▸ **Problems and tasks**:
A - From the passage on route oscillation, retype the part starting with "You can also" and going on through "or interface bouncing.".
B - In the passage on route oscillation, which three things does it say to pay attention to?

You can also verify if routes are oscillating (or route churns) by looking at the output of the shell command:
% rtsockmon –t
sender flag type op
[12:12:24] rpd P route delete inet 110.159.206.28 tid=0 plen=30
type=user flags=0x180 nh=indr nhflags=0x4 nhidx=1051574 altfwdnhidx=0 filtidx=0
[12:12:24] rpd P route change inet 87.255.194.0 tid=0 plen=24 type=user
flags=0x0 nh=indr nhflags=0x4 nhidx=1048903 altfwdnhidx=0 filtidx=0
[12:12:26] rpd P route delete inet 219.94.62.120 tid=0 plen=29 type=user
flags=0x180 nh=indr nhflags=0x4 nhidx=1051583 altfwdnhidx=0 filtidx=0
Pay attention to the timestamp, behavior, and prefix. If a massive routing update can be found with the
same prefix or protocol, then there could be route oscillation or interface bouncing.

▸ **Information**:

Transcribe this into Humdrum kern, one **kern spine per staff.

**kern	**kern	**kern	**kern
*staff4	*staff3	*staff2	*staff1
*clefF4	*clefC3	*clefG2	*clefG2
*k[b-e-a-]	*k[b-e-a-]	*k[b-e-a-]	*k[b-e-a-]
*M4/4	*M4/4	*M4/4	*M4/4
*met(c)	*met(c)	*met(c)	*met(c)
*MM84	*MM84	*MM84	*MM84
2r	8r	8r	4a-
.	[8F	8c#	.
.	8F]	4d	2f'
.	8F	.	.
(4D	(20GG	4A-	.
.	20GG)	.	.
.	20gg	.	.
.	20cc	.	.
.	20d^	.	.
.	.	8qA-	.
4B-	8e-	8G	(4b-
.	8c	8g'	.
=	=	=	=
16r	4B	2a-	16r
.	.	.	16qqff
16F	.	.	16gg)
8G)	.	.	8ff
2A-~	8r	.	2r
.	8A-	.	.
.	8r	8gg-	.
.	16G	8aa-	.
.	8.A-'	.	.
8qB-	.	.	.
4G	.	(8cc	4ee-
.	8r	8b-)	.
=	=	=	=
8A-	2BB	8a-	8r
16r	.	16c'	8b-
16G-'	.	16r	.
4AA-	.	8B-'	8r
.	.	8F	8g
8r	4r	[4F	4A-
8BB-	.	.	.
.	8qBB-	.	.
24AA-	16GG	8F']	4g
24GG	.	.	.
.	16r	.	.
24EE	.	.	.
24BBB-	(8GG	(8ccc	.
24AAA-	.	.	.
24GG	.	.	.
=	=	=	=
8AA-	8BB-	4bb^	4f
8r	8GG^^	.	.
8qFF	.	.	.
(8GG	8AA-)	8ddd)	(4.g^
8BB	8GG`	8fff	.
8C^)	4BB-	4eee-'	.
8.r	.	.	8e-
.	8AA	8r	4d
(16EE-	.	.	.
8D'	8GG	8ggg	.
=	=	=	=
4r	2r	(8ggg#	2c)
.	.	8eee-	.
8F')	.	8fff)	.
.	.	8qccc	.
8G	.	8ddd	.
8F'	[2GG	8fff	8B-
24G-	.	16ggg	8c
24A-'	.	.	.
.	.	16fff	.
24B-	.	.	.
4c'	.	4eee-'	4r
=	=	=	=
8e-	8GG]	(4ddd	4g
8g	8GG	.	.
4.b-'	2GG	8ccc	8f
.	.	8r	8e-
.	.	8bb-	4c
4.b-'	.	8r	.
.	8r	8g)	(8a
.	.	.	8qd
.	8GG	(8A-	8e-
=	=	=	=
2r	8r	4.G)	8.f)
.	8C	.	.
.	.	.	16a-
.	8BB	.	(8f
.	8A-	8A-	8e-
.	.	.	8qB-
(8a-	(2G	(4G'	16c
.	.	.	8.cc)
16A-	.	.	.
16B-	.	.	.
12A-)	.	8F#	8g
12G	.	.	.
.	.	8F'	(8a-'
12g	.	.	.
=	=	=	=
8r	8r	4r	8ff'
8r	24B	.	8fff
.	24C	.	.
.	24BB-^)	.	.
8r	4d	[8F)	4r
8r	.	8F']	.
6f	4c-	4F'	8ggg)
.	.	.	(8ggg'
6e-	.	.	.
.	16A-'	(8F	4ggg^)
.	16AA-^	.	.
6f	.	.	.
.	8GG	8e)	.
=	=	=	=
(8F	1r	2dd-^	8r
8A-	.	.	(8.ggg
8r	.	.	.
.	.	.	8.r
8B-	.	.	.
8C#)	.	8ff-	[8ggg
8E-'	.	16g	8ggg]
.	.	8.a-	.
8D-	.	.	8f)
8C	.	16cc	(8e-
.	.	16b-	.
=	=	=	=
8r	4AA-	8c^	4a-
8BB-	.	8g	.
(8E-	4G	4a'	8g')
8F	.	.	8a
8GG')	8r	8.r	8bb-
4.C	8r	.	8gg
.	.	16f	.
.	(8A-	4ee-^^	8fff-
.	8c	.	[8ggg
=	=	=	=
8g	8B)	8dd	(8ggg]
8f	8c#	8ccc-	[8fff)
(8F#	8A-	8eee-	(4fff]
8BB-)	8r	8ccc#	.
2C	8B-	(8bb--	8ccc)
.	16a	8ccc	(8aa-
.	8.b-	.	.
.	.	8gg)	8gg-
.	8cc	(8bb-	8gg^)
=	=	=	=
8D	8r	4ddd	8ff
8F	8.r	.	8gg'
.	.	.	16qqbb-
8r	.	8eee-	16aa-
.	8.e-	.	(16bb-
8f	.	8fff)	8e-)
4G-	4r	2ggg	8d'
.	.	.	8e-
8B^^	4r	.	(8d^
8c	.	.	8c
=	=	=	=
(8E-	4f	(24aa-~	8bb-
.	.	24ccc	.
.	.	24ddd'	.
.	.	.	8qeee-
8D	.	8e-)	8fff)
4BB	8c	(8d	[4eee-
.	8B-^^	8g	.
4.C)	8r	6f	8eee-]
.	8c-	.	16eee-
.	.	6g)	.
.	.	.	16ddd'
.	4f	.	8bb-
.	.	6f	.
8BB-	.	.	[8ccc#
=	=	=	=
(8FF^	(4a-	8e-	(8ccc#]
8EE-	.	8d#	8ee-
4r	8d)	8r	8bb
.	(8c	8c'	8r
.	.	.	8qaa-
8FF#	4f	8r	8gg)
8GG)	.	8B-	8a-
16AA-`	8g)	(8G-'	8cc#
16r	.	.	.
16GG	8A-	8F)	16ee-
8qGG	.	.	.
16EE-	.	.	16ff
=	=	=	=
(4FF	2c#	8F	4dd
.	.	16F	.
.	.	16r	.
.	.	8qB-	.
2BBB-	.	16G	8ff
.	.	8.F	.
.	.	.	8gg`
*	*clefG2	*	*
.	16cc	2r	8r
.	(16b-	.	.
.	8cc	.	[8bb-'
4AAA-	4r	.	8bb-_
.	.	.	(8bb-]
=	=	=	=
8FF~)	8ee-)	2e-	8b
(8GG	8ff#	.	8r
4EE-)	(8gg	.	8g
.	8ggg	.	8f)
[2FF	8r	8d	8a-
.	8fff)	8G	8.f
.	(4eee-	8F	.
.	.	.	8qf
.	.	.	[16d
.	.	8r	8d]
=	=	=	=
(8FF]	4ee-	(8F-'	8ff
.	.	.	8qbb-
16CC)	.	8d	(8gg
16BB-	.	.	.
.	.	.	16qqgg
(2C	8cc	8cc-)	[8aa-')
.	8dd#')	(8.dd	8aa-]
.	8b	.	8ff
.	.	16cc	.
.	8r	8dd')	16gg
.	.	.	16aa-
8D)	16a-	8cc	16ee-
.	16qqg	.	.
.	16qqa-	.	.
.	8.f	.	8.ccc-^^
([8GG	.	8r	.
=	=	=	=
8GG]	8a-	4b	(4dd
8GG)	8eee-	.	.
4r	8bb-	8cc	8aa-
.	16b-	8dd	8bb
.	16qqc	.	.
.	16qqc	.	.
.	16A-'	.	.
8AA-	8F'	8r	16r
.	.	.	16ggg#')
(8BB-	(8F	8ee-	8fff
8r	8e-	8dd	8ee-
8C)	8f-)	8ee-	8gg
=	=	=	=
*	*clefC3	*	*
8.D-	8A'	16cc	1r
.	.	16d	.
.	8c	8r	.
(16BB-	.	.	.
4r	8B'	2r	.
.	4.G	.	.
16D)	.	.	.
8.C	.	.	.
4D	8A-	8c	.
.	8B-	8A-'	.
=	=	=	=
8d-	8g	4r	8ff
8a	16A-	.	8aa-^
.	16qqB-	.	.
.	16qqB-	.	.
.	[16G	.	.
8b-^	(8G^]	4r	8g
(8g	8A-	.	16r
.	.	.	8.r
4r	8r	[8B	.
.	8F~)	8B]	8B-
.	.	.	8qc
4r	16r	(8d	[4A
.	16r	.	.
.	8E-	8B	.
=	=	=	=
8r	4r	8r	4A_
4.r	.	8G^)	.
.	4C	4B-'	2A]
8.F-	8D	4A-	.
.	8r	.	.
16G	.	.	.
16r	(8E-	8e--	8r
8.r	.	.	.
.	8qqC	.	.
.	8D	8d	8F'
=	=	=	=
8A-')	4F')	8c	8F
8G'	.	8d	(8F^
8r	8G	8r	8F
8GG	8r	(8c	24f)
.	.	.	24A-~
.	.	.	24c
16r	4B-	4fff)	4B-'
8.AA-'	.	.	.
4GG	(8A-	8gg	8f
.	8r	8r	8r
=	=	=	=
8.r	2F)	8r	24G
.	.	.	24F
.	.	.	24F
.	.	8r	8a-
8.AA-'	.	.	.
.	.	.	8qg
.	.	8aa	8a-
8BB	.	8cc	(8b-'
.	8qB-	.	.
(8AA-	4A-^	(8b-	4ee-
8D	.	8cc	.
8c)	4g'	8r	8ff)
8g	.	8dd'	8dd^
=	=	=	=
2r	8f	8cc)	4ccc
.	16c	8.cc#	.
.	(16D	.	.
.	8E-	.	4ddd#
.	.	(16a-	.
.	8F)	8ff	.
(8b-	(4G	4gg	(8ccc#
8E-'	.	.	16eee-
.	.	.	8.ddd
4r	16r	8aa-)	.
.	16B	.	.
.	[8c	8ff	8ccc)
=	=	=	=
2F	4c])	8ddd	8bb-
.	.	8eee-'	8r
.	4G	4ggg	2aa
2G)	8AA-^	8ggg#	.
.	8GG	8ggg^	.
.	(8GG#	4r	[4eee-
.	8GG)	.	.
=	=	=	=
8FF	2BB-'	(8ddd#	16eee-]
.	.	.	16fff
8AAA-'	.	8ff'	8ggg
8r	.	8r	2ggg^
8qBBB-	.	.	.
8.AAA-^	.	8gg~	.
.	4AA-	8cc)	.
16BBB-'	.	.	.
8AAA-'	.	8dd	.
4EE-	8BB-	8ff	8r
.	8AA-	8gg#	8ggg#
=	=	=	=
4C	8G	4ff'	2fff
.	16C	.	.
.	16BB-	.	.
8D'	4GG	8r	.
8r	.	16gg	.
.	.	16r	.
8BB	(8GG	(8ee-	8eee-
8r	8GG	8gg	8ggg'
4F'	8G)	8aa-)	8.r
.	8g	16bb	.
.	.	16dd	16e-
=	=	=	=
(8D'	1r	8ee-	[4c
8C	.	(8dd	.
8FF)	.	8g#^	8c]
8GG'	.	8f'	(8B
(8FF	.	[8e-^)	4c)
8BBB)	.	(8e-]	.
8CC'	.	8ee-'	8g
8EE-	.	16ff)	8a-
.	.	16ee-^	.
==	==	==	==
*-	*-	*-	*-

▸ **Answers below**:
A -
You can also verify if routes are oscillating (or route churns) by looking at the output of the shell command:
% rtsockmon –t
sender flag type op
[12:12:24] rpd P route delete inet 110.159.206.28 tid=0 plen=30
type=user flags=0x180 nh=indr nhflags=0x4 nhidx=1051574 altfwdnhidx=0 filtidx=0
[12:12:24] rpd P route change inet 87.255.194.0 tid=0 plen=24 type=user
flags=0x0 nh=indr nhflags=0x4 nhidx=1048903 altfwdnhidx=0 filtidx=0
[12:12:26] rpd P route delete inet 219.94.62.120 tid=0 plen=29 type=user
flags=0x180 nh=indr nhflags=0x4 nhidx=1051583 altfwdnhidx=0 filtidx=0
Pay attention to the timestamp, behavior, and prefix. If a massive routing update can be found with the
same prefix or protocol, then there could be route oscillation or interface bouncing.

B - The timestamp, behavior, and prefix.